|It feels like someone pulled the rug out…|
Anxious and unsettled. That’s what a huge number of my clients say they are feeling right now. Many describe this as feeling “like someone pulled the rug out.”
Can you relate?
For many of you, your job is ok and your health is fine but that doesn’t mean you aren’t affected by COVID-19. In addition to feeling anxious, you may feel a sense of guilt or even shame. Guilt at your good health and stable employment. Shame at self-oriented feelings (like disappointment about cancelled plans). Or shame at feelings of delight (I’m talking to you, my introvert friends).
Add in a dose of acute irritation at the failure of others to observe proper physical distancing. Then throw in a little resentment because everyone on the Internet seems to be talking about how much extra time they have now for crafts, closeness, and self-care while — for you — work and personal commitments have you busier than ever (especially for you parents).
Now, top off all of that with a feeling of inadequacy in the face of trying to answer the question what can I do to help?
We are having many, many different emotions in these times.
As someone I know said, just having the feelings doesn’t contribute to the spread of COVID-19. So go right on and have them. All of them. In fact, it’s healthy. If you don’t let yourself experience the feelings, you know what happens. (In case you forgot, here’s a reminder: those feelings will come out in their own sweet time. It will be inconvenient; it may wreak havoc on your personal and professional relationships; it will suck. Consider yourself warned.)
So I say: feel the feels. And in the midst of all the feels, see that there never was any rug to pull out in the first place. The rug was an illusion. Permanence is an illusion. The past several weeks have reminded us of this in a big way as we watch one little virus disrupt life as we know it.

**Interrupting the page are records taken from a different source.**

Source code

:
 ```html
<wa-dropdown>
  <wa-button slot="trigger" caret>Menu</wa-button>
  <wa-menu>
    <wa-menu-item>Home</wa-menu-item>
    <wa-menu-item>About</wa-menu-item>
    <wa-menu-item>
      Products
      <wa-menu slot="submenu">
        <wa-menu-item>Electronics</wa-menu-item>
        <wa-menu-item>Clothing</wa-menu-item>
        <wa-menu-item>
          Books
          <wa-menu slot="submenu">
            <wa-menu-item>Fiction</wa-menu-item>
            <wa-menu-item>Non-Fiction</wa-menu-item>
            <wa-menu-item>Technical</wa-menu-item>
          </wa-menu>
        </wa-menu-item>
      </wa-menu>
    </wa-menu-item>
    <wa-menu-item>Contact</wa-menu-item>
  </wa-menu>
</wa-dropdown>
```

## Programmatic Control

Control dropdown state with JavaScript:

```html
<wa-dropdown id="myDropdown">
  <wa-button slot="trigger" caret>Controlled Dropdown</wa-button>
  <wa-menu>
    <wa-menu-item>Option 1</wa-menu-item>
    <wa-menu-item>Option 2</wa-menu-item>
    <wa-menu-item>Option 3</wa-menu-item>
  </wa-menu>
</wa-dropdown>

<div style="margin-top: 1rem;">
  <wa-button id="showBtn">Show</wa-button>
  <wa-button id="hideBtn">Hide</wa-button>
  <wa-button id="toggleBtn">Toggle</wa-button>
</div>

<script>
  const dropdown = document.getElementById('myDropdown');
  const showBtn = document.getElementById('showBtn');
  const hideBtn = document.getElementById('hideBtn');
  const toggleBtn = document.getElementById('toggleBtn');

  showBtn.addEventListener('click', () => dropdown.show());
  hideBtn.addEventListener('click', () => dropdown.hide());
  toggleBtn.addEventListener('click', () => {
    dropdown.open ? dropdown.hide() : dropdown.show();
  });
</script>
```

So, what can we count on then?
What we can count on is the present moment and our own personal experience in the present moment, whatever shape that takes. And in this moment lives a set of choices. Choices we make every day.
In making these choices, my question for myself is, how will I lead?

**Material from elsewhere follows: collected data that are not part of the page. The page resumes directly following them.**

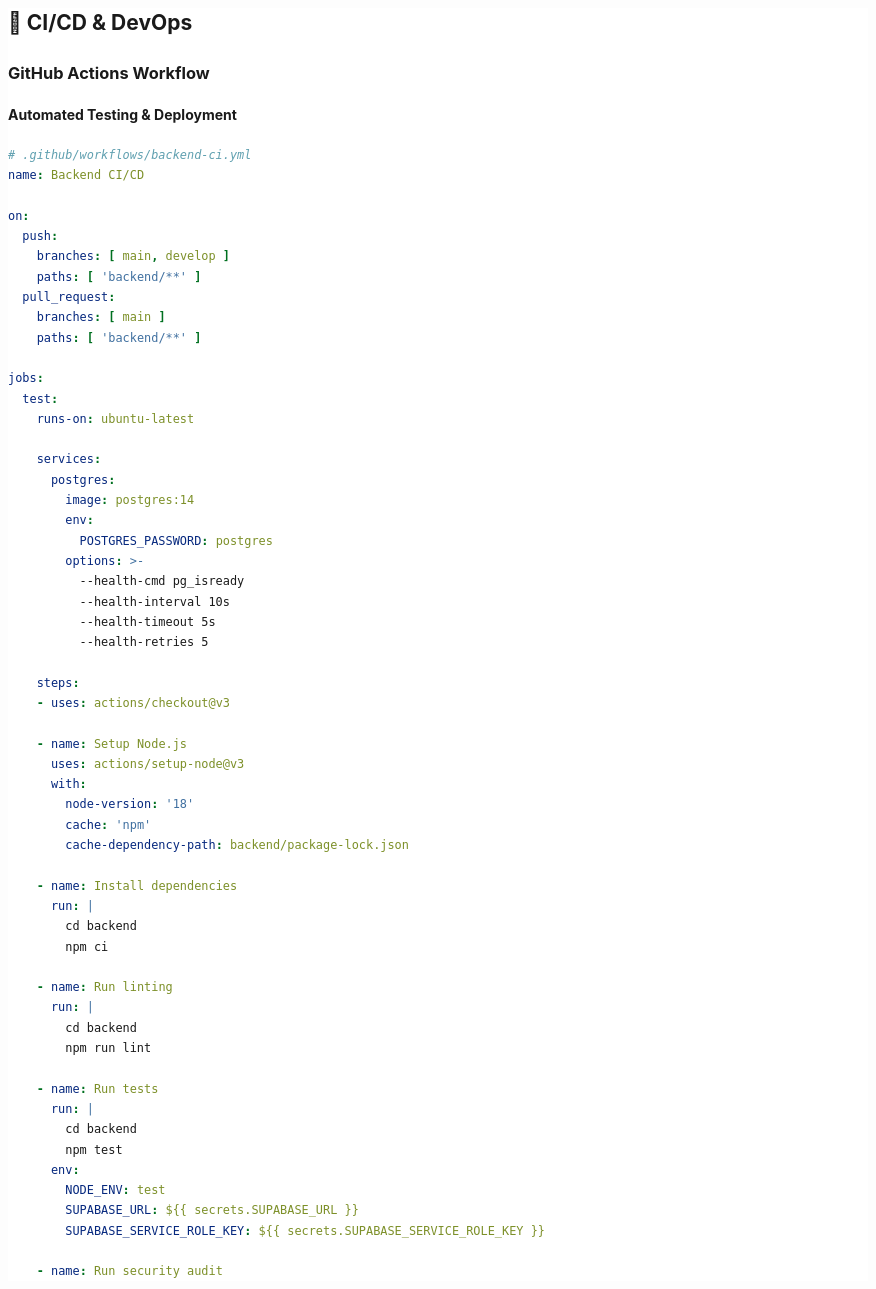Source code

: 
## 🔄 CI/CD & DevOps

### GitHub Actions Workflow

#### Automated Testing & Deployment
```yaml
# .github/workflows/backend-ci.yml
name: Backend CI/CD

on:
  push:
    branches: [ main, develop ]
    paths: [ 'backend/**' ]
  pull_request:
    branches: [ main ]
    paths: [ 'backend/**' ]

jobs:
  test:
    runs-on: ubuntu-latest
    
    services:
      postgres:
        image: postgres:14
        env:
          POSTGRES_PASSWORD: postgres
        options: >-
          --health-cmd pg_isready
          --health-interval 10s
          --health-timeout 5s
          --health-retries 5
    
    steps:
    - uses: actions/checkout@v3
    
    - name: Setup Node.js
      uses: actions/setup-node@v3
      with:
        node-version: '18'
        cache: 'npm'
        cache-dependency-path: backend/package-lock.json
    
    - name: Install dependencies
      run: |
        cd backend
        npm ci
    
    - name: Run linting
      run: |
        cd backend
        npm run lint
    
    - name: Run tests
      run: |
        cd backend
        npm test
      env:
        NODE_ENV: test
        SUPABASE_URL: ${{ secrets.SUPABASE_URL }}
        SUPABASE_SERVICE_ROLE_KEY: ${{ secrets.SUPABASE_SERVICE_ROLE_KEY }}
    
    - name: Run security audit
```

How will I lead myself, my family, my business, and in my community? I believe leading and leadership are at root about becoming more present, adaptive, and expansive. About locating personal agency, even in the worst of times. To do this well, we must reclaim energy from the things that don’t serve us so that we can find the resilience we need to thrive on unsteady ground. Even – especially – when it feels like the rug got pulled out.
Here’s what I know right now:
First, I know I want to be of service, and my family and I are finding ways that make sense for us to do that. Second, I also know I want to wake up on the other side of this having paid attention and worked with this time in a way that generates insight and possibility. And finally, I know I want to be in touch with you.
I know I’ve been quiet lately, and some of you have been asking me to write more frequently. I want you to know that I plan to. Looking forward, I am more committed than ever to supporting you in becoming an even stronger force in leading consciously in your organization and in your life. I look forward to staying connected with you, hearing your updates, and being a source of wisdom. Stay well.